Content starts

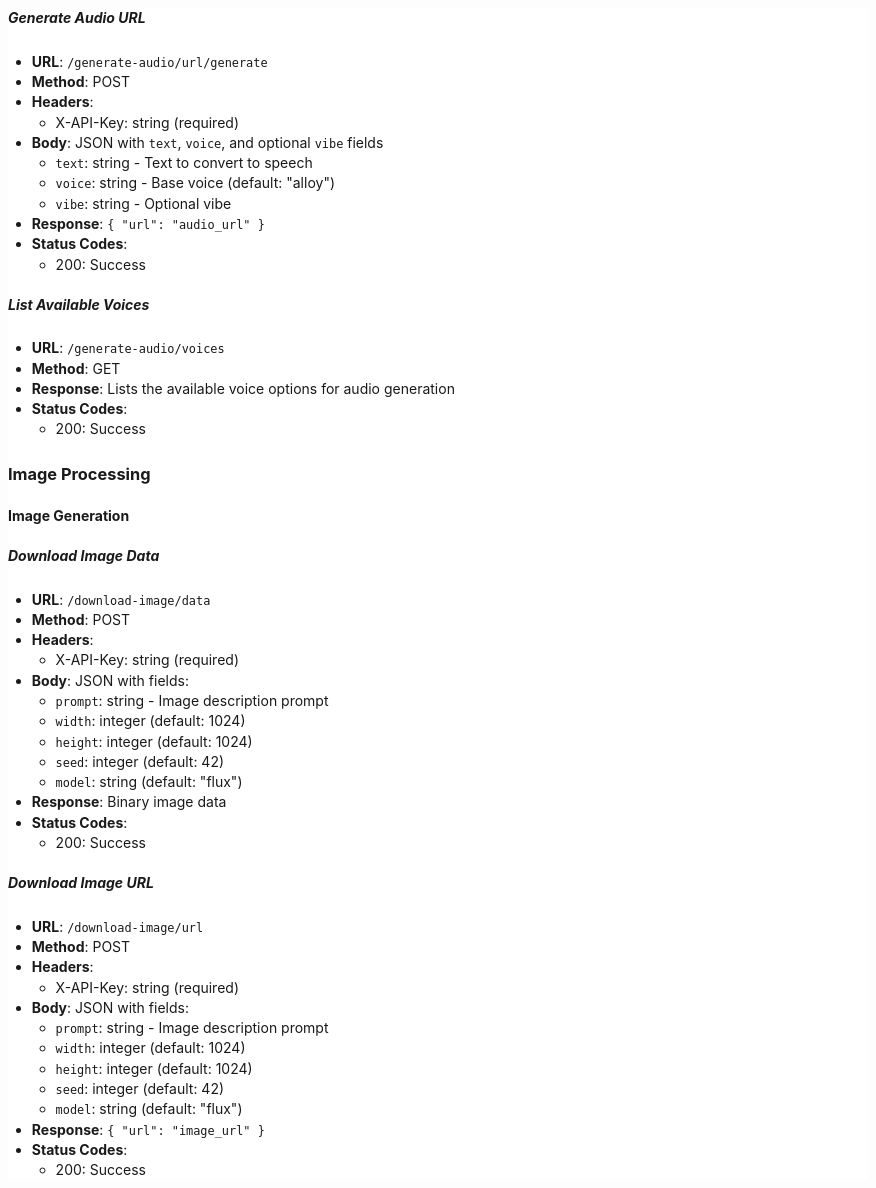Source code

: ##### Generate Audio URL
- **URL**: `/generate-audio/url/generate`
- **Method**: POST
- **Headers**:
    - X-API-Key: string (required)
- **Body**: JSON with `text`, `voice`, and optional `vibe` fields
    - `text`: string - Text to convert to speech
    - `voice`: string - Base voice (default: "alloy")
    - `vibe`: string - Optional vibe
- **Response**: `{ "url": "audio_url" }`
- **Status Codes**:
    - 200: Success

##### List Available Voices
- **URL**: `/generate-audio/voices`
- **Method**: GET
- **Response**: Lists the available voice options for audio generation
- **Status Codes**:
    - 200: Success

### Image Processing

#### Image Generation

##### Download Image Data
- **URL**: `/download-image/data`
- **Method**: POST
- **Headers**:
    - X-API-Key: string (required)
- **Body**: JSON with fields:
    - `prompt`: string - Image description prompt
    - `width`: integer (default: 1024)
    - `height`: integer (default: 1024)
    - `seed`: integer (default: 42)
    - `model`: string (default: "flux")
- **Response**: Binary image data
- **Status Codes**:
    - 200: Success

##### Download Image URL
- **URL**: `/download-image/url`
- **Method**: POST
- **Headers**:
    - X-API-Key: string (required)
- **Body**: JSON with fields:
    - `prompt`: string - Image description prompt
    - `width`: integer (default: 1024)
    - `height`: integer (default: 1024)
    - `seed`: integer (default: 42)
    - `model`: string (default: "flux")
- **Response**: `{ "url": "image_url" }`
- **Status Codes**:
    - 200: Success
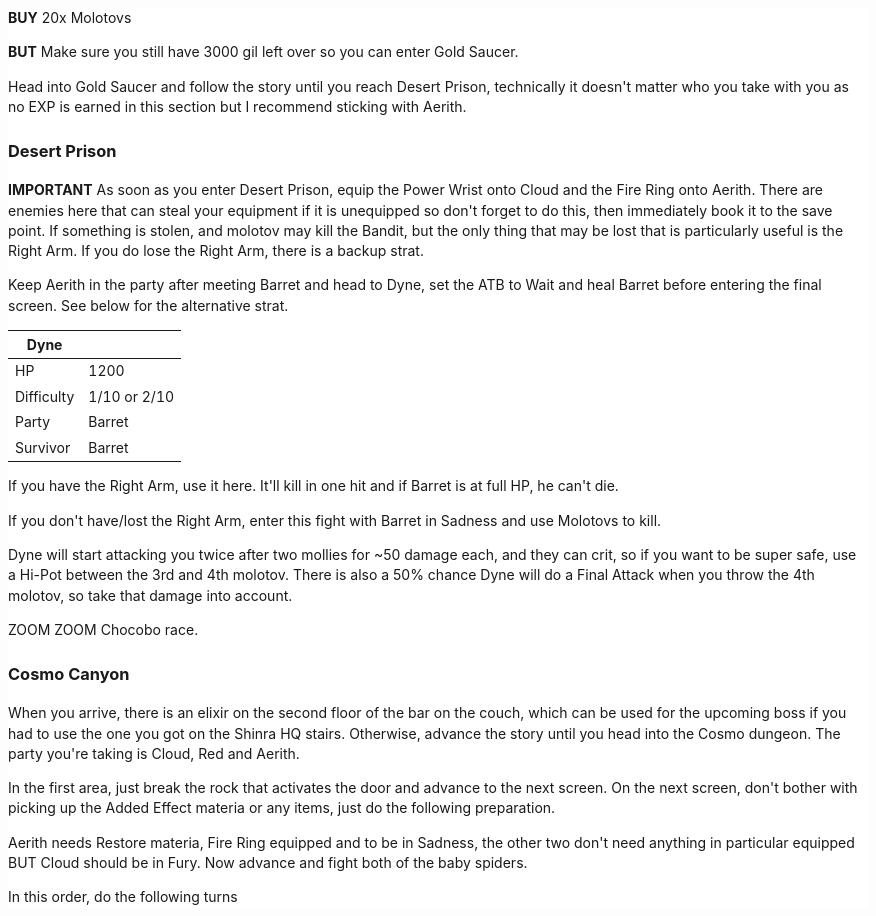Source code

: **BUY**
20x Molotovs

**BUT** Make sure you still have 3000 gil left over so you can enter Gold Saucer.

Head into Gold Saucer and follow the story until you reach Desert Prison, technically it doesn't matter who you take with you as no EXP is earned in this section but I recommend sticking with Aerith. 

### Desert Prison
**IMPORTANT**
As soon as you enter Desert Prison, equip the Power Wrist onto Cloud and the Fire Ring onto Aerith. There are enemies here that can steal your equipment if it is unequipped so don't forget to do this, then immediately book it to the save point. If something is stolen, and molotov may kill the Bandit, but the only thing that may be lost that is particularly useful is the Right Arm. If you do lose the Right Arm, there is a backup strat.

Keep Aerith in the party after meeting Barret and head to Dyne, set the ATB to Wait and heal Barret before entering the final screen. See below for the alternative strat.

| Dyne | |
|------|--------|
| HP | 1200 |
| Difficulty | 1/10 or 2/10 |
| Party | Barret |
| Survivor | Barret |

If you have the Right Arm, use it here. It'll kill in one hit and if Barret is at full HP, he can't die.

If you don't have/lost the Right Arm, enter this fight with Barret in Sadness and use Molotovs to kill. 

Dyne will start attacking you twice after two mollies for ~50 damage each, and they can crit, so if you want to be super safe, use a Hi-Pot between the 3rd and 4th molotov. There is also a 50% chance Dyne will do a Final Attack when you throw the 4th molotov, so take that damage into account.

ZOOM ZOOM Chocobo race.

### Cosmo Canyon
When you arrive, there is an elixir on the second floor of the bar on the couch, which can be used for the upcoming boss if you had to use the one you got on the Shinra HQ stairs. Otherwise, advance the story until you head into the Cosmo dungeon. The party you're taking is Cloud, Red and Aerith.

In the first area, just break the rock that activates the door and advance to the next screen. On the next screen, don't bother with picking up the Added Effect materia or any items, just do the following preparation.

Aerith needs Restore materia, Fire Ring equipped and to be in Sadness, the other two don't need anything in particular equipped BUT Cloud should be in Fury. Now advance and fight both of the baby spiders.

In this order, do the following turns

Content ends

▶ _TASK PROMPT_:
Reproduce all the entries with each "Desert Prison" renamed to "Corel Prison" and nothing else changed. Leave the pictures out.

▶ _EXPECTED ANSWER_:
Source code

: ##### Generate Audio URL
- **URL**: `/generate-audio/url/generate`
- **Method**: POST
- **Headers**:
    - X-API-Key: string (required)
- **Body**: JSON with `text`, `voice`, and optional `vibe` fields
    - `text`: string - Text to convert to speech
    - `voice`: string - Base voice (default: "alloy")
    - `vibe`: string - Optional vibe
- **Response**: `{ "url": "audio_url" }`
- **Status Codes**:
    - 200: Success

##### List Available Voices
- **URL**: `/generate-audio/voices`
- **Method**: GET
- **Response**: Lists the available voice options for audio generation
- **Status Codes**:
    - 200: Success

### Image Processing

#### Image Generation

##### Download Image Data
- **URL**: `/download-image/data`
- **Method**: POST
- **Headers**:
    - X-API-Key: string (required)
- **Body**: JSON with fields:
    - `prompt`: string - Image description prompt
    - `width`: integer (default: 1024)
    - `height`: integer (default: 1024)
    - `seed`: integer (default: 42)
    - `model`: string (default: "flux")
- **Response**: Binary image data
- **Status Codes**:
    - 200: Success

##### Download Image URL
- **URL**: `/download-image/url`
- **Method**: POST
- **Headers**:
    - X-API-Key: string (required)
- **Body**: JSON with fields:
    - `prompt`: string - Image description prompt
    - `width`: integer (default: 1024)
    - `height`: integer (default: 1024)
    - `seed`: integer (default: 42)
    - `model`: string (default: "flux")
- **Response**: `{ "url": "image_url" }`
- **Status Codes**:
    - 200: Success
Source code

: **BUY**
20x Molotovs

**BUT** Make sure you still have 3000 gil left over so you can enter Gold Saucer.

Head into Gold Saucer and follow the story until you reach Corel Prison, technically it doesn't matter who you take with you as no EXP is earned in this section but I recommend sticking with Aerith. 

### Corel Prison
**IMPORTANT**
As soon as you enter Corel Prison, equip the Power Wrist onto Cloud and the Fire Ring onto Aerith. There are enemies here that can steal your equipment if it is unequipped so don't forget to do this, then immediately book it to the save point. If something is stolen, and molotov may kill the Bandit, but the only thing that may be lost that is particularly useful is the Right Arm. If you do lose the Right Arm, there is a backup strat.

Keep Aerith in the party after meeting Barret and head to Dyne, set the ATB to Wait and heal Barret before entering the final screen. See below for the alternative strat.

| Dyne | |
|------|--------|
| HP | 1200 |
| Difficulty | 1/10 or 2/10 |
| Party | Barret |
| Survivor | Barret |

If you have the Right Arm, use it here. It'll kill in one hit and if Barret is at full HP, he can't die.

If you don't have/lost the Right Arm, enter this fight with Barret in Sadness and use Molotovs to kill. 

Dyne will start attacking you twice after two mollies for ~50 damage each, and they can crit, so if you want to be super safe, use a Hi-Pot between the 3rd and 4th molotov. There is also a 50% chance Dyne will do a Final Attack when you throw the 4th molotov, so take that damage into account.

ZOOM ZOOM Chocobo race.

### Cosmo Canyon
When you arrive, there is an elixir on the second floor of the bar on the couch, which can be used for the upcoming boss if you had to use the one you got on the Shinra HQ stairs. Otherwise, advance the story until you head into the Cosmo dungeon. The party you're taking is Cloud, Red and Aerith.

In the first area, just break the rock that activates the door and advance to the next screen. On the next screen, don't bother with picking up the Added Effect materia or any items, just do the following preparation.

Aerith needs Restore materia, Fire Ring equipped and to be in Sadness, the other two don't need anything in particular equipped BUT Cloud should be in Fury. Now advance and fight both of the baby spiders.

In this order, do the following turns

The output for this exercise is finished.